DOCUMENT SEGMENT:
---
These comments lead to the conclusion that an education based primarily on rote learning is superficial at best, and is inadequate to meet the requirements of those students who need to understand what they read. A related consequence -- and a critical one in fact -- concerning this inadequate education is that since standard textbook learning methods do not teach understanding, students accordingly miss much of what they read, and so are inadequately prepared intellectually and psychologically to meet the demands of a highly sophisticated, competitive, troubled, and confused American society -- not to mention the world.


THE SOLUTION

[By "the" solution, I mean it in regards to a new, distinctive curriculum, Studies In Meaning©, which teaches critical-creative thinking. There are, of course, other solutions to the present crisis in education other than curriculum.]

Granting, then, that understanding needs to be an integral part of education, how is it to be taught? Through critical thinking -- which is the current catchword among teachers and educators. But then we have to be very clear on the relationship between critical thinking and understanding; and accordingly, THREE QUESTIONS arise regarding this matter: (1) What is critical thinking, (2) What method would best teach it, and (3) Does such a teaching method exist?

In answer to the FIRST QUESTION, critical thinking, in the broadest terms, is the cognitive process by which a person can determine whether what he reads is true or false, effective or ineffective, sound or unsound, genuine or misleading. Skillful judgment is the mark of critical thinking.
---
(Data records)

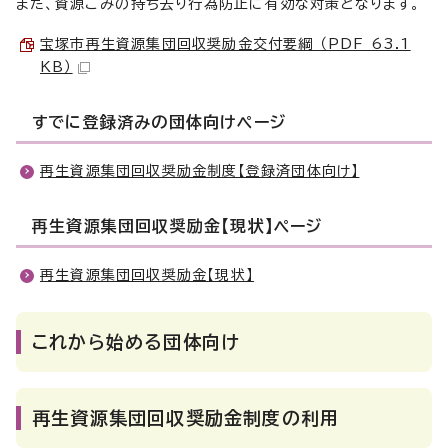
また、資源ごみの持ち去り行為防止に有効な対策となります。
宝塚市再生資源集団回収奨励金交付要綱 （PDF 63.1
KB）
すでに登録済みの団体向けページ
再生資源集団回収奨励金制度【登録済団体向け】
再生資源集団回収奨励金【現状】ページ
再生資源集団回収奨励金【現状】
これから始める団体向け
再生資源集団回収奨励金制度の利用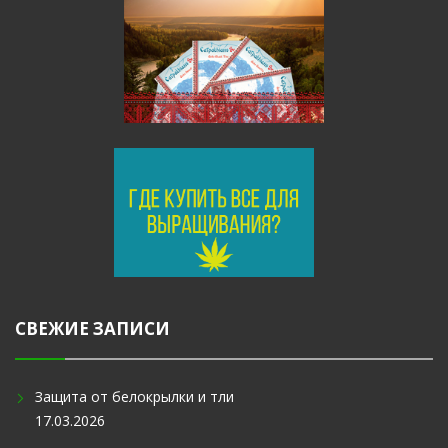
СВЕЖИЕ ЗАПИСИ
Защита от белокрылки и тли
17.03.2026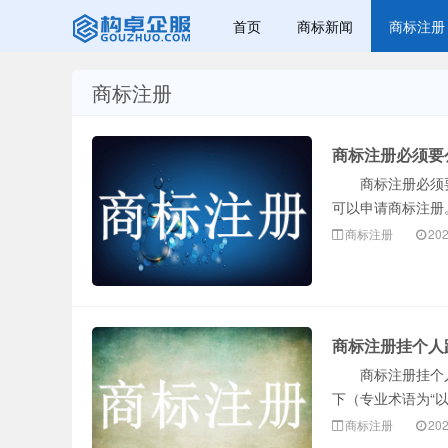
首页
商标新闻
商标注册
商标注册
赣州兰之新知
商标注册必须要
商标注册必须要
可以申请商标注册
商标注册
202
产网
商标注册挂个人
商标注册挂个人
下（专业术语为“以
商标注册
202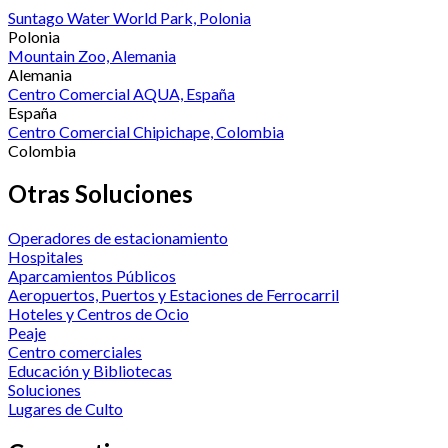
Suntago Water World Park, Polonia
Polonia
Mountain Zoo, Alemania
Alemania
Centro Comercial AQUA, España
España
Centro Comercial Chipichape, Colombia
Colombia
Otras Soluciones
Operadores de estacionamiento
Hospitales
Aparcamientos Públicos
Aeropuertos, Puertos y Estaciones de Ferrocarril
Hoteles y Centros de Ocio
Peaje
Centro comerciales
Educación y Bibliotecas
Soluciones
Lugares de Culto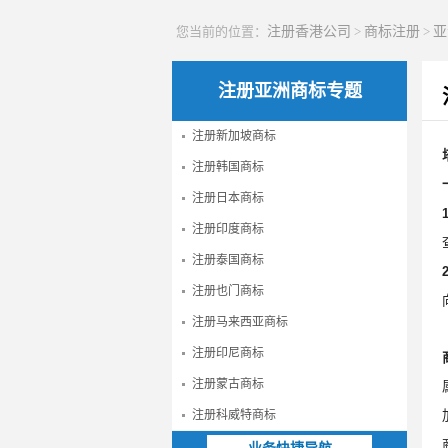
您当前的位置：
注册香港公司
>
商标注册
>
亚
注册亚洲商标专题
注册新加坡商标
注册韩国商标
注册日本商标
注册印度商标
注册泰国商标
注册也门商标
注册马来西亚商标
注册印尼商标
注册蒙古商标
注册科威特商标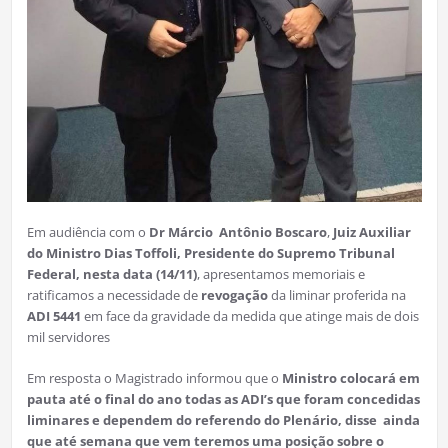
Em audiência com o
Dr
Márcio
Antônio Boscaro
,
Juiz Auxiliar
do Ministro Dias Toffoli, Presidente do Supremo Tribunal
Federal, nesta data (14/11)
, apresentamos memoriais e
ratificamos a necessidade de
revogação
da liminar proferida na
ADI 5441
em face da gravidade da medida que atinge mais de dois
mil servidores
Em resposta o Magistrado informou que o
Ministro colocará em
pauta até o final do ano todas as ADI’s que foram concedidas
liminares e dependem do referendo do Plenário, disse ainda
que até semana que vem teremos uma posição sobre o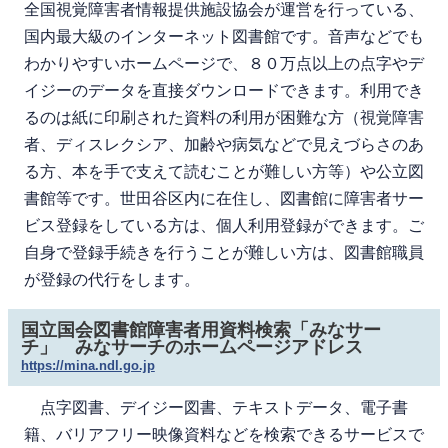
全国視覚障害者情報提供施設協会が運営を行っている、
国内最大級のインターネット図書館です。音声などでも
わかりやすいホームページで、８０万点以上の点字やデ
イジーのデータを直接ダウンロードできます。利用でき
るのは紙に印刷された資料の利用が困難な方（視覚障害
者、ディスレクシア、加齢や病気などで見えづらさのあ
る方、本を手で支えて読むことが難しい方等）や公立図
書館等です。世田谷区内に在住し、図書館に障害者サー
ビス登録をしている方は、個人利用登録ができます。ご
自身で登録手続きを行うことが難しい方は、図書館職員
が登録の代行をします。
国立国会図書館障害者用資料検索「みなサー
チ」 みなサーチのホームページアドレス
https://mina.ndl.go.jp
点字図書、デイジー図書、テキストデータ、電子書
籍、バリアフリー映像資料などを検索できるサービスで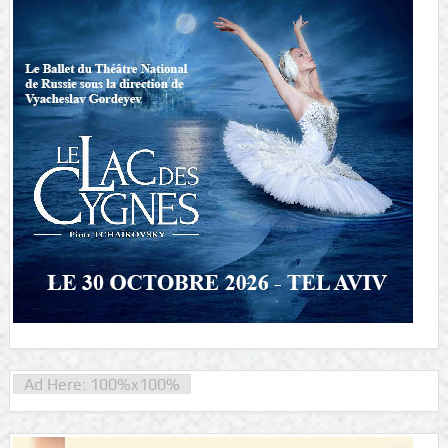
Ad Here: 100%x100%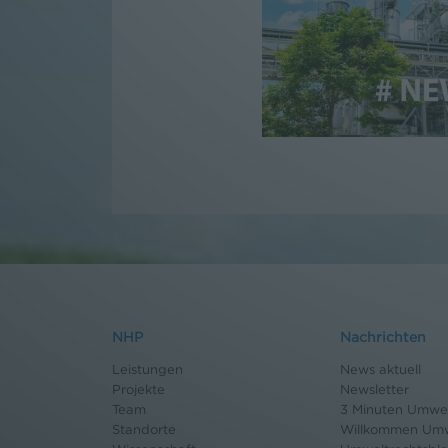
NHP
Nachrichten
Leistungen
News aktuell
Projekte
Newsletter
Team
3 Minuten Umwel
Standorte
Willkommen Umw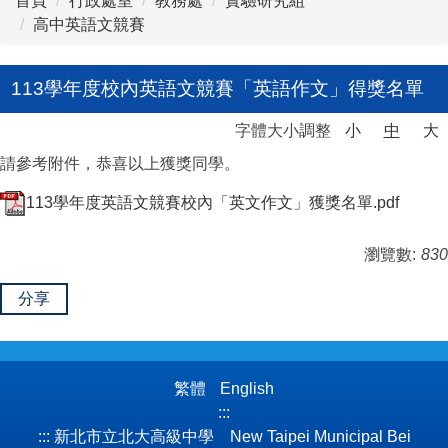
首頁
行政處室
教務處
實驗研究組
高中英語文競賽
113學年度校內英語文競賽「英語作文」得獎名單
字體大小調整
小
中
大
請參考附件，恭喜以上獲獎同學。
113學年度英語文競賽校內「英文作文」獲獎名單.pdf
瀏覽數:
830
分享
繁體
English
:::
:::
新北市立北大高級中學 New Taipei Municipal Bei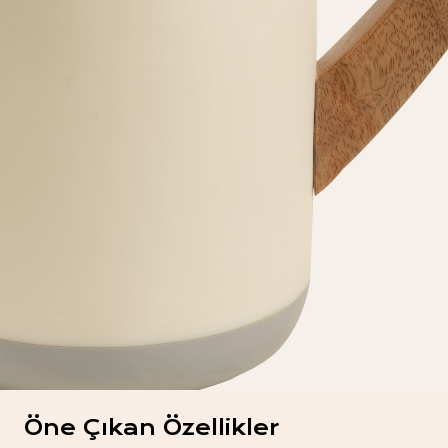
Öne Çıkan Özellikler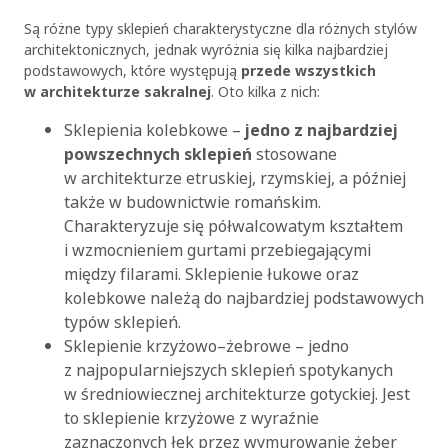
Są różne typy sklepień charakterystyczne dla różnych stylów
architektonicznych, jednak wyróżnia się kilka najbardziej
podstawowych, które występują
przede wszystkich
w architekturze sakralnej
. Oto kilka z nich:
Sklepienia kolebkowe –
jedno z najbardziej
powszechnych sklepień
stosowane
w architekturze etruskiej, rzymskiej, a później
także w budownictwie romańskim.
Charakteryzuje się półwalcowatym kształtem
i wzmocnieniem gurtami przebiegającymi
między filarami. Sklepienie łukowe oraz
kolebkowe należą do najbardziej podstawowych
typów sklepień.
Sklepienie krzyżowo–żebrowe – jedno
z najpopularniejszych sklepień spotykanych
w średniowiecznej architekturze gotyckiej. Jest
to sklepienie krzyżowe z wyraźnie
zaznaczonych łęk przez wymurowanie żeber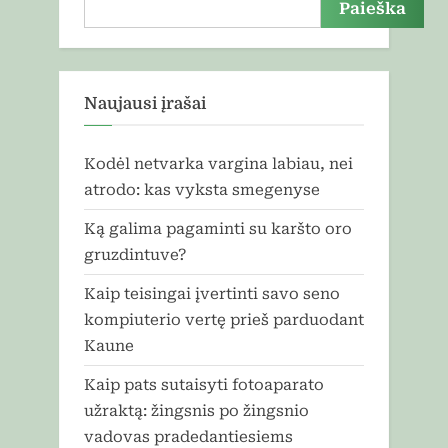
Paieška
Naujausi įrašai
Kodėl netvarka vargina labiau, nei
atrodo: kas vyksta smegenyse
Ką galima pagaminti su karšto oro
gruzdintuve?
Kaip teisingai įvertinti savo seno
kompiuterio vertę prieš parduodant
Kaune
Kaip pats sutaisyti fotoaparato
užraktą: žingsnis po žingsnio
vadovas pradedantiesiems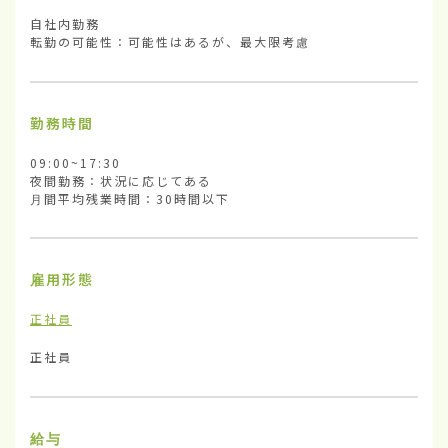
自社内勤務

転勤の可能性：可能性はあるが、最大限考慮
勤務時間
09:00~17:30

夜間勤務：状況に応じてある

月間平均残業時間：30時間以下
雇用形態
正社員
正社員
給与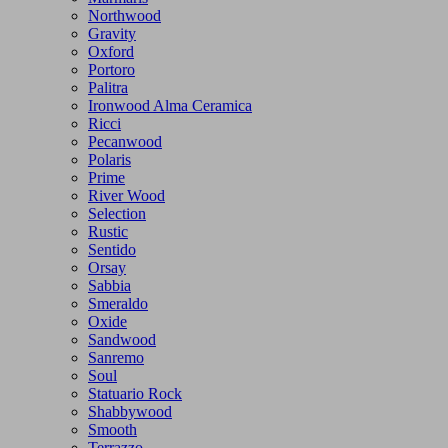
Northwood
Gravity
Oxford
Portoro
Palitra
Ironwood Alma Ceramica
Ricci
Pecanwood
Polaris
Prime
River Wood
Selection
Rustic
Sentido
Orsay
Sabbia
Smeraldo
Oxide
Sandwood
Sanremo
Soul
Statuario Rock
Shabbywood
Smooth
Terrazzo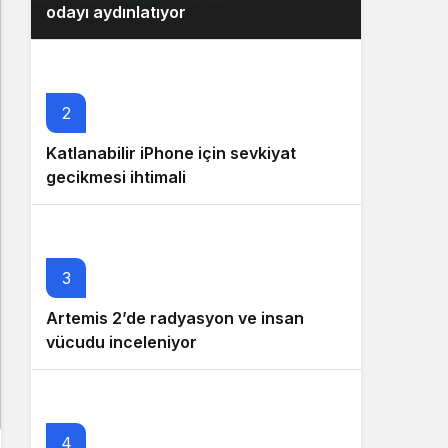
odayı aydınlatıyor
2
Katlanabilir iPhone için sevkiyat
gecikmesi ihtimali
3
Artemis 2’de radyasyon ve insan
vücudu inceleniyor
4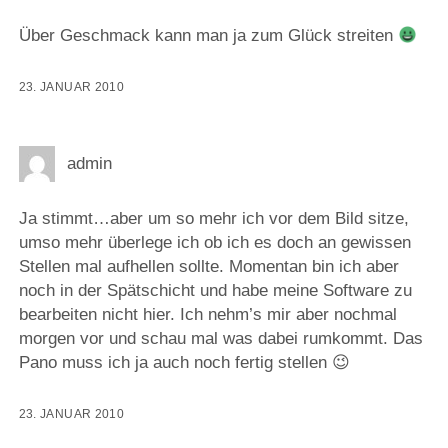
Über Geschmack kann man ja zum Glück streiten
23. JANUAR 2010
admin
Ja stimmt…aber um so mehr ich vor dem Bild sitze,
umso mehr überlege ich ob ich es doch an gewissen
Stellen mal aufhellen sollte. Momentan bin ich aber
noch in der Spätschicht und habe meine Software zu
bearbeiten nicht hier. Ich nehm’s mir aber nochmal
morgen vor und schau mal was dabei rumkommt. Das
Pano muss ich ja auch noch fertig stellen 😉
23. JANUAR 2010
---
Reproduce the text of the passage on critical thinking in education word for word, between "Granting, then, that" and "of critical thinking.", inclusive.

Granting, then, that understanding needs to be an integral part of education, how is it to be taught? Through critical thinking -- which is the current catchword among teachers and educators. But then we have to be very clear on the relationship between critical thinking and understanding; and accordingly, THREE QUESTIONS arise regarding this matter: (1) What is critical thinking, (2) What method would best teach it, and (3) Does such a teaching method exist?

In answer to the FIRST QUESTION, critical thinking, in the broadest terms, is the cognitive process by which a person can determine whether what he reads is true or false, effective or ineffective, sound or unsound, genuine or misleading. Skillful judgment is the mark of critical thinking.